Recently De Avondpost contained a detailed review of...

De Avondpost

Recently De Avondpost contained a detailed review of a booklet wherein the author comments unfavorably on various healing methods, which differ from the methods with which he, as a medical doctor, has always been associated. The doctor simplifies matters by calling those healing methods which differ from his own method, quackery. In his remarks on Christian Science, he ignores the pure divine Principle underlying its cures, thinking to have refuted its healing power sufficienlty by enumerating some cases of failure. He seems to regard these failures as something remarkable, thus paying unconscious homage to Christian Science. For who would find failures or mistakes occurring in the medical practice remarkable?

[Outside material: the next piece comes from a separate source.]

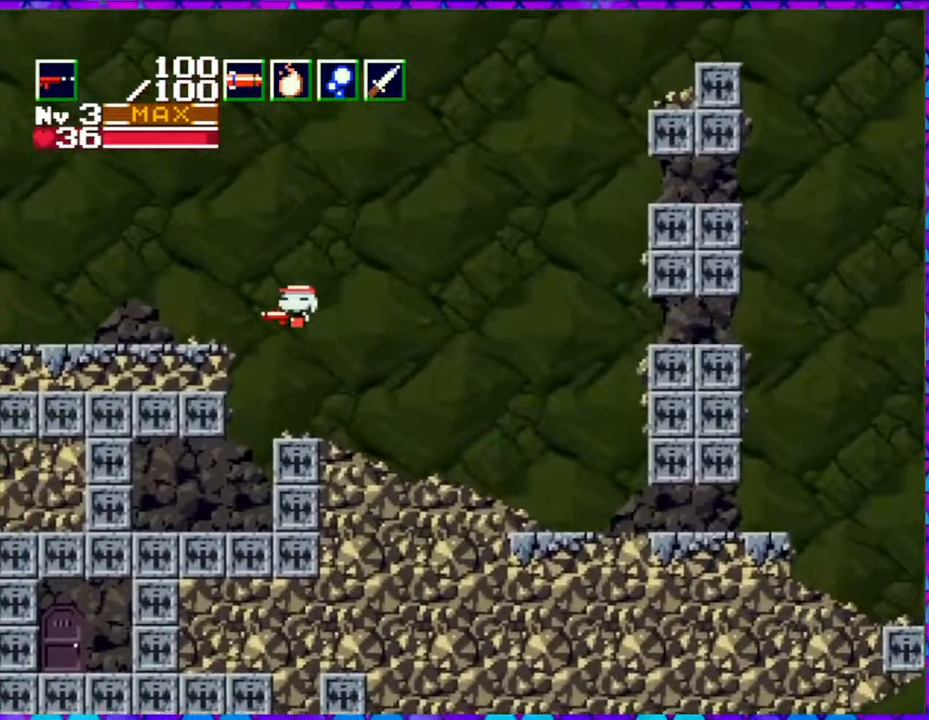
{"buttons": ["DPAD_LEFT"], "right_stick": "center", "events": [[267, "B", "up"]]}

Those who turn to Christian Science for physicla healing, as a rule, do so either when the doctor has given them up, or when they find their healing indefinitely protracted. Or else when they shrink from a surgical operation deemed necessary. In the first two cases, therefore, medical failures came first. If the patient derives benefit from the Christian Science treatment, it is only natural for him gradually to come to trust all his difficulties to Christian Science help.

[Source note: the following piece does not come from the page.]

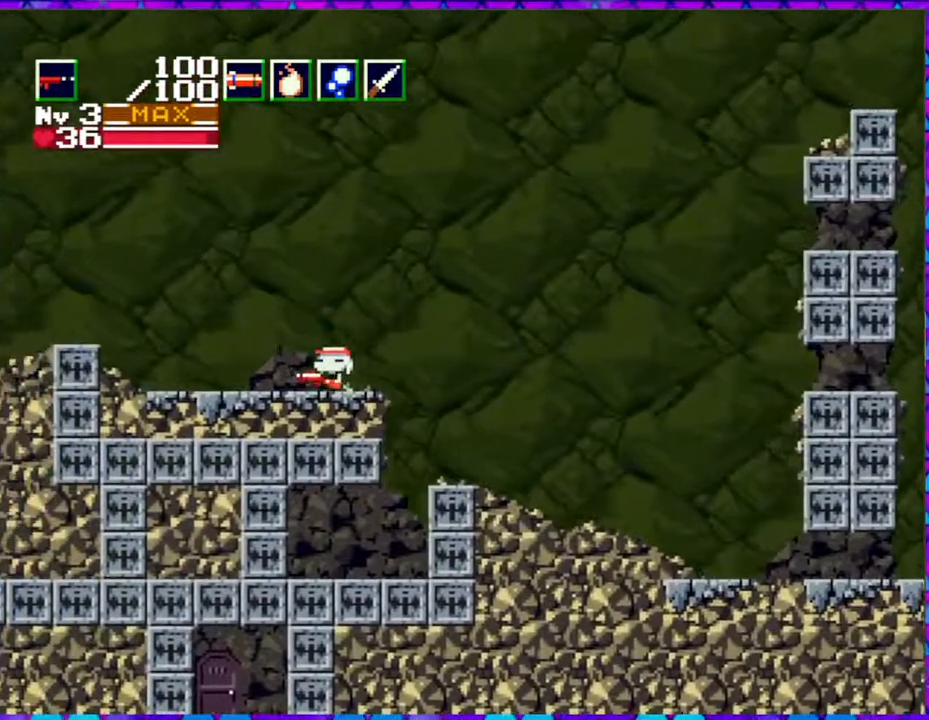
{"buttons": ["DPAD_LEFT"], "right_stick": "center", "events": []}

A co-operation of the Christian Science healer and the doctor is as a rule doomed to unfruitfulness, because of its inner contradiction. While the efforts of the Christian Scientist are directed to removing the picture of the disease from the patient's thought by wakening him to the realization that disease does not originate in God and therefore is unreal, the medical method treats the disease as real. Consequently, the patient is drawn simultaneously in two directions. Therefore, in Christian Science the patient is left free to choose whichever method he prefers.